** BEGIN TEXT PASSAGE **
Add heuristics analysis

2019-07-15 13:56:02 +02:00 · 2019-07-15 13:56:02 +02:00 · b2cf0a77df
commit b2cf0a77df
parent c74ec873eb
1 changed files with 99 additions and 0 deletions
--- a/HEURISTICS.md
+++ b/HEURISTICS.md
@ -0,0 +1,99 @@
 # Heuristics used for synthesis
 This file lists the major heuristics used for synthesis.
 ## Initial row
 Initial row is always assumed as
    CFA     rbp   ra
    rsp+8   u     c-8
 ## With or without %rbp?
 When synthesizing a FDE, there is sometimes a choice between using %rbp or
 not. For instance, it is possible that the original program uses %rbp for
 something entirely different than keeping a base pointer, without it being
 obvious: the synthesis must then avoid using %rbp.
 When synthesizing a FDE, two passes are applied on the function: a first pass
 that tracks %rbp to generate a correct table, but is denied using %rbp as an
 indexing mean for CFA. If this first pass fails by losing track of its CFA at
 some point, we fall back to a second phase that does the same, but switches its
 CFA indexing to %rbp if possible.
 This method works in practice because
 * if the first pass succeeded, then a correct CFA indexing was found,
 * if not, the original compiler could not generate a correct CFA indexing
   either and was forced to use %rbp as a base pointer (except corner cases,
   eg. clang sometimes generate code without possible correct unwinding data in
   pre-abort error handling paths)
 ## Lossy merge
 When two or more code branches merge at some point, we require that the
 unwinding data propagated by all of the branches can be merged into
 consistent data.
 Most of the time, *consistent* means strictly equivalent, but it can be
 weakened by allowing rows with %rbp undefined on one side and defined on the
 other to be merged — thus assuming the merged data is %rbp undefined, allowing
 a information loss.
** END TEXT PASSAGE **
** BEGIN RECORD EXTRACTS **
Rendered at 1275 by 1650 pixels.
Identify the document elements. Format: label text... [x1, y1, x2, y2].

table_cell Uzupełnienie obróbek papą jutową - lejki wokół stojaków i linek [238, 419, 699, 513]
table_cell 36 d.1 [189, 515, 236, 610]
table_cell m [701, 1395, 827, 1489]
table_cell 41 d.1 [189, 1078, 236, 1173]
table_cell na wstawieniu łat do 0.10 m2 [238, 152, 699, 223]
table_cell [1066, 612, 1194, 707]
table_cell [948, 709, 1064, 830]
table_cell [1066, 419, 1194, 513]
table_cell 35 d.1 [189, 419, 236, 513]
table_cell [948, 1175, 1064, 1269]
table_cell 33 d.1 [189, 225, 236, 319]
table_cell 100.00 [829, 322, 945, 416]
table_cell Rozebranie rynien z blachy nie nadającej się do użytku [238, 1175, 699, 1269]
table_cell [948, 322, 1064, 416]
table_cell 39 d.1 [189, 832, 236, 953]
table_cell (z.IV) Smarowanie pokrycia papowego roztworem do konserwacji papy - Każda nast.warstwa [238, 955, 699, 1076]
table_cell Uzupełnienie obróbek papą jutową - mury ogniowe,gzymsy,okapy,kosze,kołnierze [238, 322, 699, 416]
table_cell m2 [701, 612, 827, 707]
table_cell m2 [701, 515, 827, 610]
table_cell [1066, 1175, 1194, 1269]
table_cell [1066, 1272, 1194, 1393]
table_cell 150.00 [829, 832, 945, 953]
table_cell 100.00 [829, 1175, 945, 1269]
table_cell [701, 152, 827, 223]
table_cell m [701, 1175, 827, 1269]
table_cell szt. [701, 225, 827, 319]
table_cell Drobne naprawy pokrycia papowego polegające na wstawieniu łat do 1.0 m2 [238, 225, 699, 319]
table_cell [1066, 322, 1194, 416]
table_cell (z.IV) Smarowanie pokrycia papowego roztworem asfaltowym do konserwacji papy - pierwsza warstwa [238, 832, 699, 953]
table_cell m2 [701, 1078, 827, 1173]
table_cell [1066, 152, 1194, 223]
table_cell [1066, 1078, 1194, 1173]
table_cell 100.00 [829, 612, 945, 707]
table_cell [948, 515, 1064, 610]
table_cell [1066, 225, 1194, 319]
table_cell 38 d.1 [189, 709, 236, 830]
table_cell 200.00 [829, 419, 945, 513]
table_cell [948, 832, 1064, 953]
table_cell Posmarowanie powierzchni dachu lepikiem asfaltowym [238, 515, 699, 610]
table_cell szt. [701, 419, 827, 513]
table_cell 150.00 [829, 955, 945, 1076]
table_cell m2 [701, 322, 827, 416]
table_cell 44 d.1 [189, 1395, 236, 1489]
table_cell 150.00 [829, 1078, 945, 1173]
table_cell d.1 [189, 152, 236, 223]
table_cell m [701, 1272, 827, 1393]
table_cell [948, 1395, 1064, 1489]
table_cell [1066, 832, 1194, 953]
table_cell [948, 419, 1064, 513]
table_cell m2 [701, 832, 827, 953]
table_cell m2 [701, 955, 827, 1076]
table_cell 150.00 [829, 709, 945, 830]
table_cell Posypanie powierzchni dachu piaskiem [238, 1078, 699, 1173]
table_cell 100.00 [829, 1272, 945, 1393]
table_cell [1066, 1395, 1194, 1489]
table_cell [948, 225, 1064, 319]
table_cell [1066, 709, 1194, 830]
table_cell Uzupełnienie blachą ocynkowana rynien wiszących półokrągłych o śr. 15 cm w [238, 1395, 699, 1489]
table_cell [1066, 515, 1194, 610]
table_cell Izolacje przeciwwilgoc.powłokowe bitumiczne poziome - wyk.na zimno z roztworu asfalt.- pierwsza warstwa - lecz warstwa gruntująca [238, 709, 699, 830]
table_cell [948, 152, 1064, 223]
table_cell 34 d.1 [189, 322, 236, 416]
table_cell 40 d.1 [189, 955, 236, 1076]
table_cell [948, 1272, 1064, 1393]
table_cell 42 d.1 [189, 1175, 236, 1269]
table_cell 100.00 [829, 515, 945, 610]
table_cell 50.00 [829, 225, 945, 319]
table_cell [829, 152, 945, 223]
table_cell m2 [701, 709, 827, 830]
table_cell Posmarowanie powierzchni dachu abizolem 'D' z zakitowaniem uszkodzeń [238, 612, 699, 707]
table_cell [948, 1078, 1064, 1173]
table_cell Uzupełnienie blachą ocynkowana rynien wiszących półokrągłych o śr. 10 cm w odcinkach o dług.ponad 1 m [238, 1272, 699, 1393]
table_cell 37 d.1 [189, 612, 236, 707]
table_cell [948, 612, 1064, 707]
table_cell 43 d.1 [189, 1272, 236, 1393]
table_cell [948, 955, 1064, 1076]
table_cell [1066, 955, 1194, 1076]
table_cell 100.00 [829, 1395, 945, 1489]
** END RECORD EXTRACTS **
» TASK DIRECTIONS: Reproduce everything in the commit page on synthesis heuristics from "2019-07-15 13:56:02 +02:00 · 2019-07-15" down to "or without %rbp?", word for word. The items are separate material and have no connection to the commit page on synthesis heuristics.

» RESULT BELOW:
2019-07-15 13:56:02 +02:00 · 2019-07-15 13:56:02 +02:00 · b2cf0a77df
commit b2cf0a77df
parent c74ec873eb
1 changed files with 99 additions and 0 deletions
--- a/HEURISTICS.md
+++ b/HEURISTICS.md
@ -0,0 +1,99 @@
 # Heuristics used for synthesis
 This file lists the major heuristics used for synthesis.
 ## Initial row
 Initial row is always assumed as
    CFA     rbp   ra
    rsp+8   u     c-8
 ## With or without %rbp?